Turner: “Well, that’s what we see in Europe.  We see that … access to the most innovative and oftentimes the most effective medicines are absolutely restricted.  As I said earlier … we have access to about 96 percent of new medicines over the last 11 years in the United States.  In France, they only have access to about half.  In Singapore, only 18 percent.  So, they do provide chemotherapy, for example, but it is likely not likely to be the newest and best chemotherapy drugs and then the innovation is crippled because – and we see in Europe – that they used to have a robust pharmaceutical medical development [and] medical device industry – has actually shrunk because of payment policies in Europe.  We are now the medicine chest for the world…”

Rep. Burgess: “If current Medicare and hospital provider rates are mandatory rates … that’s going to have an impact on patient access.  Correct?

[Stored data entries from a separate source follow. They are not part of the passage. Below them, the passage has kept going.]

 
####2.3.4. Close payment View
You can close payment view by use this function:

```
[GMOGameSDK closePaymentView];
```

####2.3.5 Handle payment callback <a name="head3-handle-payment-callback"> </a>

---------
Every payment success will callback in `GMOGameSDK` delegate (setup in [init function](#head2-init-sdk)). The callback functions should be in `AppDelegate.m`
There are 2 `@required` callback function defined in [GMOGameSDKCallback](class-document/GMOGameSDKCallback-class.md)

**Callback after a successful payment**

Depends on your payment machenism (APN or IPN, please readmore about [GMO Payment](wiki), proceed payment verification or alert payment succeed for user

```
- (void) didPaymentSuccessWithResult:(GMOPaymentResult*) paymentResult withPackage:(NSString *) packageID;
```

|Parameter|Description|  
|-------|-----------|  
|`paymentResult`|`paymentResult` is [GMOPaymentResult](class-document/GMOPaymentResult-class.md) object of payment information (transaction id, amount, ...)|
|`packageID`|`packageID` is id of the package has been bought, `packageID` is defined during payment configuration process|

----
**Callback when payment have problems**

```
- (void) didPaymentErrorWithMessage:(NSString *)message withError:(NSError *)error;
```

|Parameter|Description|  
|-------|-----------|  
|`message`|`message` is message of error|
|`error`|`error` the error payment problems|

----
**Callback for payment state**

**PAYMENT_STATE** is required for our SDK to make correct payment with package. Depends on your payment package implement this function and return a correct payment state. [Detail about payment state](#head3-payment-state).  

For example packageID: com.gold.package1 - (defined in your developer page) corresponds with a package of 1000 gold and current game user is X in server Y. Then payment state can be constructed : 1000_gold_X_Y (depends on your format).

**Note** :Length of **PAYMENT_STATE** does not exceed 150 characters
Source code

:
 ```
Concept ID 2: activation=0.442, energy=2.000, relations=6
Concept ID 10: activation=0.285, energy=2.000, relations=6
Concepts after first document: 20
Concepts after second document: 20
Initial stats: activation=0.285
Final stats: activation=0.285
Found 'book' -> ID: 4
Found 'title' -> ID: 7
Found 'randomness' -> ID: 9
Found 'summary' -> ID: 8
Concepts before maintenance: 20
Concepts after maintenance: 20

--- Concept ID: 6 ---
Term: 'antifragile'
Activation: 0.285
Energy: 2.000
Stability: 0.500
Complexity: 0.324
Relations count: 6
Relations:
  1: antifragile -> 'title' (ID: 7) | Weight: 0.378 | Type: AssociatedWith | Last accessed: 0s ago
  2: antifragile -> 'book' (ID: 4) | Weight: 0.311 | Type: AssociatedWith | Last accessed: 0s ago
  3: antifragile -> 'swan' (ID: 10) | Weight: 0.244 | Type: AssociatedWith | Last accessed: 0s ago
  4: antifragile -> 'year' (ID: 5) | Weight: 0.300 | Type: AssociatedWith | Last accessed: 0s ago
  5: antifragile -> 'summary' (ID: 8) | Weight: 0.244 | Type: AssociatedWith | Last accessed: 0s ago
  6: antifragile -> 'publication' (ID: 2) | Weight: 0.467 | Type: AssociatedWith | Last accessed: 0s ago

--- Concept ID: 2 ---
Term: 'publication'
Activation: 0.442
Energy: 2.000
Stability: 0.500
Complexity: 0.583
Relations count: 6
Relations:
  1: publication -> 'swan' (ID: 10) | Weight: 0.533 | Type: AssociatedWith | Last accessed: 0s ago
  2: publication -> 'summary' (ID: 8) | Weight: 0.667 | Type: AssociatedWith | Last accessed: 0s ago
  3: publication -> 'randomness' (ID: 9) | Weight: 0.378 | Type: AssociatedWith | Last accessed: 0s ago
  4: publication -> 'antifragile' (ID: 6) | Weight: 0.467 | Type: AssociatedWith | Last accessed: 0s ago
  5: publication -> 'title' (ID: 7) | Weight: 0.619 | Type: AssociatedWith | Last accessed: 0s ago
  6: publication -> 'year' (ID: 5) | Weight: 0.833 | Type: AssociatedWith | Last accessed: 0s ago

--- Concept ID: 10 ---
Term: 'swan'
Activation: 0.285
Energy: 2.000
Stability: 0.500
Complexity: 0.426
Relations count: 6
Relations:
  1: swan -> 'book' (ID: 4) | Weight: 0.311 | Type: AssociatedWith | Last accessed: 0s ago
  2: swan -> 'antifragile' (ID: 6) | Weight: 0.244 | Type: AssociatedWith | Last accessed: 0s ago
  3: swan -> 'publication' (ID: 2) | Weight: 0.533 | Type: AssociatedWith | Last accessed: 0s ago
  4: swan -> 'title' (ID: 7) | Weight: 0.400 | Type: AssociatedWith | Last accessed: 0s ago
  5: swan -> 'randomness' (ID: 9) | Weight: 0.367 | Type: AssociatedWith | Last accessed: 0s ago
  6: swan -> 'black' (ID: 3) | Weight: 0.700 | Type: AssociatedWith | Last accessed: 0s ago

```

Turner: “Actually, the [Centers for Medicare and Medicaid Services] CMS actuaries said that … it would cause many hospitals to either cut back dramatically on services, … on operations, on services offered and some would have to close, physicians’ offices … So yes … This is the CMS actuary looking at the impact … they simply couldn’t keep their doors open.




Rep. Burgess: “So, Ms. Turner, in the first quarter of last year alone, Britain’s national health service canceled 25,000 surgeries.  Is this a problem for a one-size-fits-all system?

Turner: “It’s a problem when you have a strict global budget and hospitals make decisions about canceling or delaying surgeries and people do have – are impacted.  And once again, they get access to fewer of the new treatments.  If you’re in the private system, you do have access to more of the new treatments, better surgeons.  If you’re in the public system, you may not even know it but you will have fewer options.”

Rep. Burgess: “So this thing that we’re building, no one has ever seen a system that is this big … Is that a fair statement?”

Turner: A fair statement, and while I do think you have to worry about centralized decisions over access to care.  In the [United Kingdom] UK, just recently a commission to help determine the benefits that are available decided that cataract surgery was not a high priority.  And so cataract surgery was significantly limited.  If you have cataracts and you can’t see, that should not be an optional benefit … But when you have centralized government bureaucracies deciding what services are available, I just don’t think that’s something that Americans are going to tolerate.”